Southern Baptists are broadly supportive of Israel, and have been for much of the past half-century. Baptist leaders like W.A. Criswell and Ed McAteer helped organize Christian Zionism in the U.S. The Southern Baptist Convention itself has passed a number of pro-Israel resolutions in recent decades.

More recently, Southern Baptist support for Israel was highlighted when the Trump administration invited Robert Jeffress, pastor of the First Baptist Church in Dallas, to lead a prayer at the opening of the U.S. Embassy in Jerusalem in 2018.

However, Southern Baptists were not always so unified in support for Israel, or the Zionist movement that led to its creation. This was evident only days after the establishment of Israel in 1948, when messengers to the convention’s annual meeting repeatedly and overwhelmingly voted down resolutions calling for the convention to send a congratulatory telegram to U.S. President – and fellow Southern Baptist – Harry Truman for being the first foreign leader to recognize the Jewish state.

Zionism was ‘God’s plan’ – unless it wasn’t


This seems shocking today, after years of seemingly unanimous evangelical support for Israel. However, as I document in my book, Southern Baptists had diverse views on Zionism and “the Palestine question” in the decades leading up to Israel’s birth. While some did argue that support for the creation of a Jewish state in Palestine was a Christian duty, others defended the Arab majority’s rights in the Holy Land.


The Southern Baptist Convention refused to congratulate President Harry Truman for being the first world leader to officially recognize the establishment of the State of Israel in 1948, even though he was one of their own. At right is Chaim Weizman. ASSOCIATED PRESS

During this era, the Southern Baptist Convention published books, pamphlets and other materials reflecting both sides. In 1936, its press published a work by missionary Jacob Gartenhaus, a convert from Judaism to evangelical Christianity, arguing that to be against Zionism was “to oppose God’s plan.” The following year, however, the press published a mission study manual by J. McKee Adams contending that “by every canon of justice and fair-play, the Arab is the man of first importance.”

Adams was one among a coterie of professors at Southern Baptist Theological Seminary who spoke out against what they sometimes derided as “Christian Zionism” – then an unusual term.

Even evangelicals who believed the Bible anticipated the return of Jews to Palestine disagreed on whether the Zionist movement was part of God’s plan.

The influential Baptist leader J. Frank Norris of Fort Worth, Texas, who broke away from the mainstream Southern Baptist Convention in the 1920s, argued in the 1930s and 1940s that Christians had a duty to God and civilization to support the Zionists.

But there was no widespread sense that being a Baptist – or an evangelical Protestant – entailed support for Zionism.

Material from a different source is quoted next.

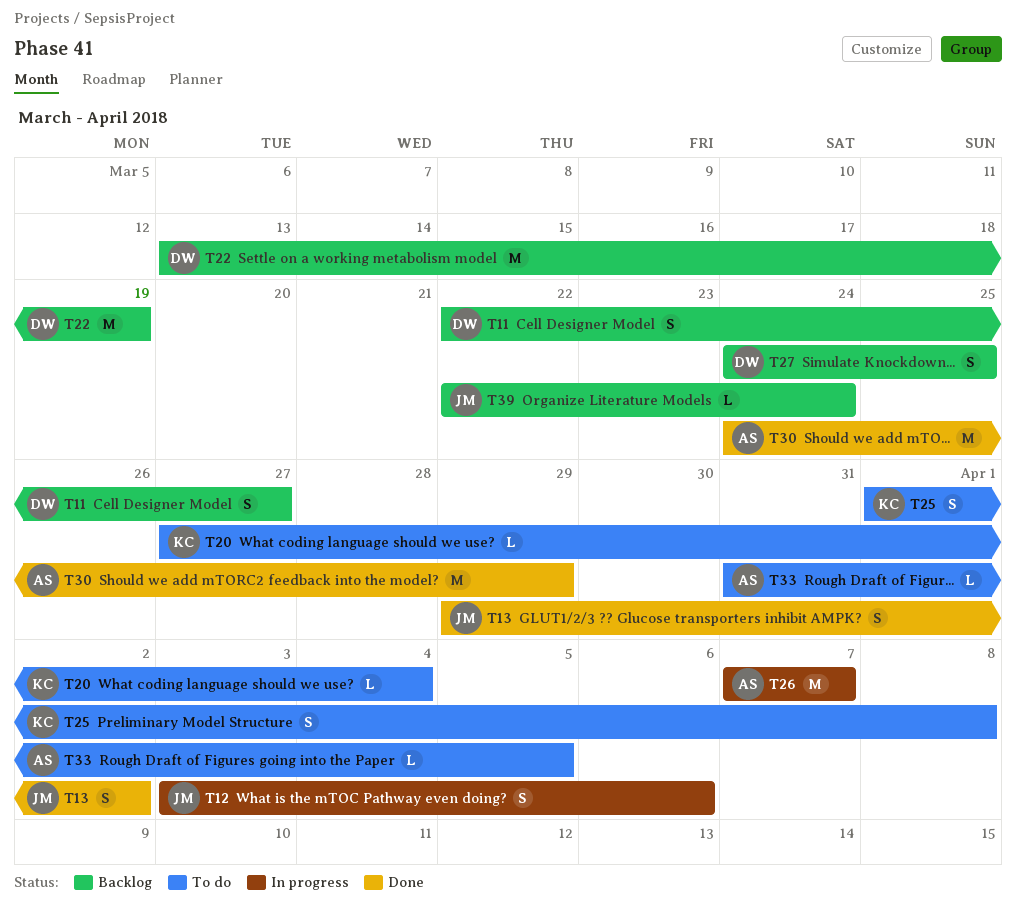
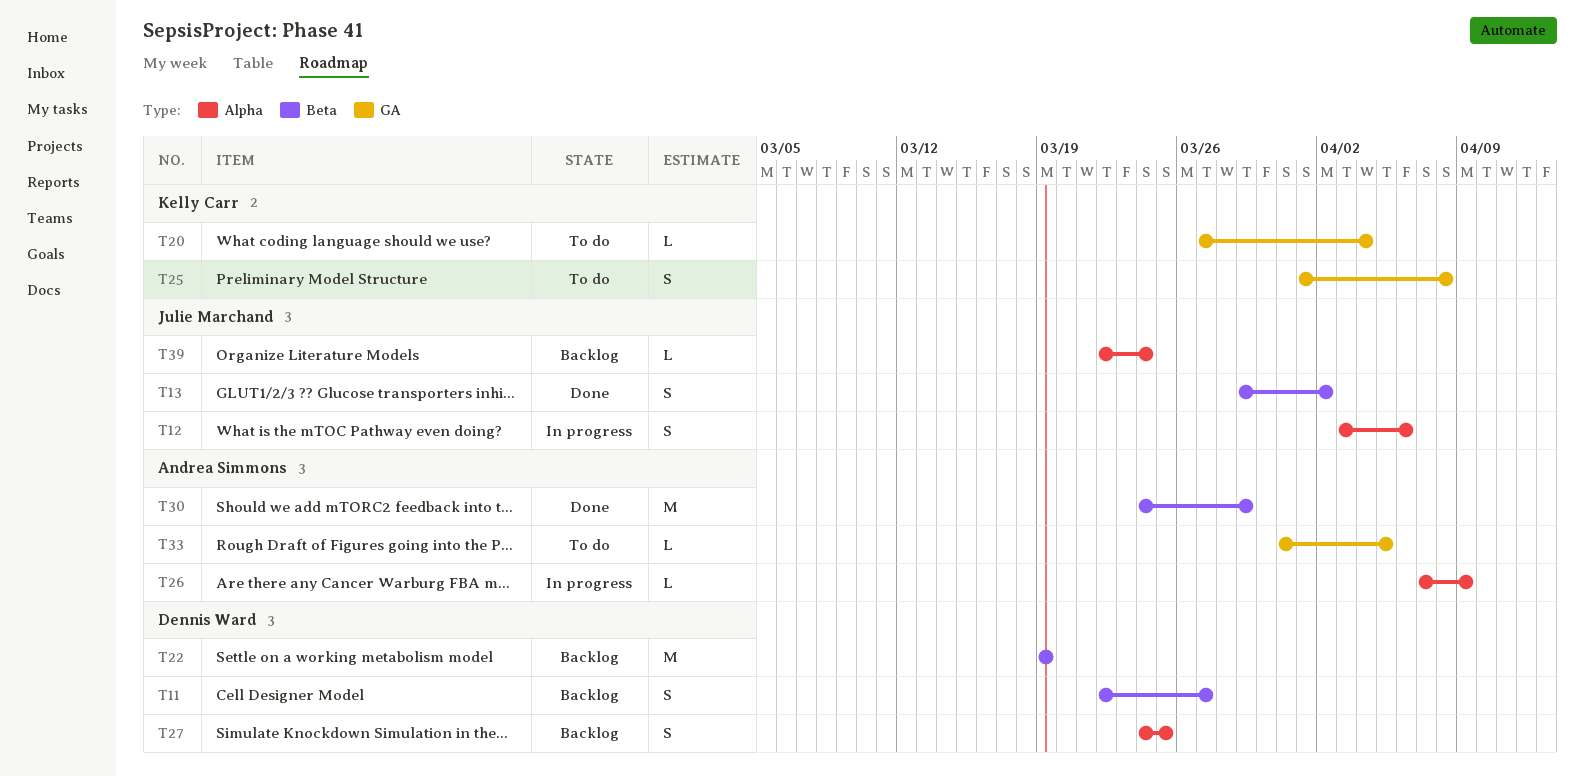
T22, start: Mar 13 -> Mar 19
T26, estimate: M -> L
T26, due: Apr 7 -> Apr 9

John R. Rice, a prominent disciple of Norris’, rejected his mentor’s arguments outright. “The Zionist movement is not a fulfillment of the prophecies about Israel being restored,” Rice wrote in 1945. “Preachers who think so are mistaken.”

Regarding the political question of whether Arabs or Jews should control Palestine, most evangelicals were unconcerned. The Southern Baptists focused on other priorities in the Holy Land, such as the growth of their missions in Jerusalem and Nazareth. Even those Baptists who supported the establishment of a Jewish state did not organize politically around the issue.

The future of Christian Zionism


In the decades after the establishment of Israel, however, motivated evangelical and Jewish activists – as well as the Israeli government – worked to stitch together the interfaith relationships, build the institutions and spread the ideas underpinning today’s Christian Zionist movement. These efforts have been remarkably effective in making support for Israel a defining element of many evangelicals’ religious and political identities.

However, as the latest polling of young evangelicals shows, there is no guarantee this will be permanent. This diverse and globally connected generation of evangelicals has its own ideas and priorities. It is more interested in social justice, less invested in the culture wars and increasingly weary of conservative politics.

Young evangelicals remain to be convinced of Christian Zionism. And they very well may not be.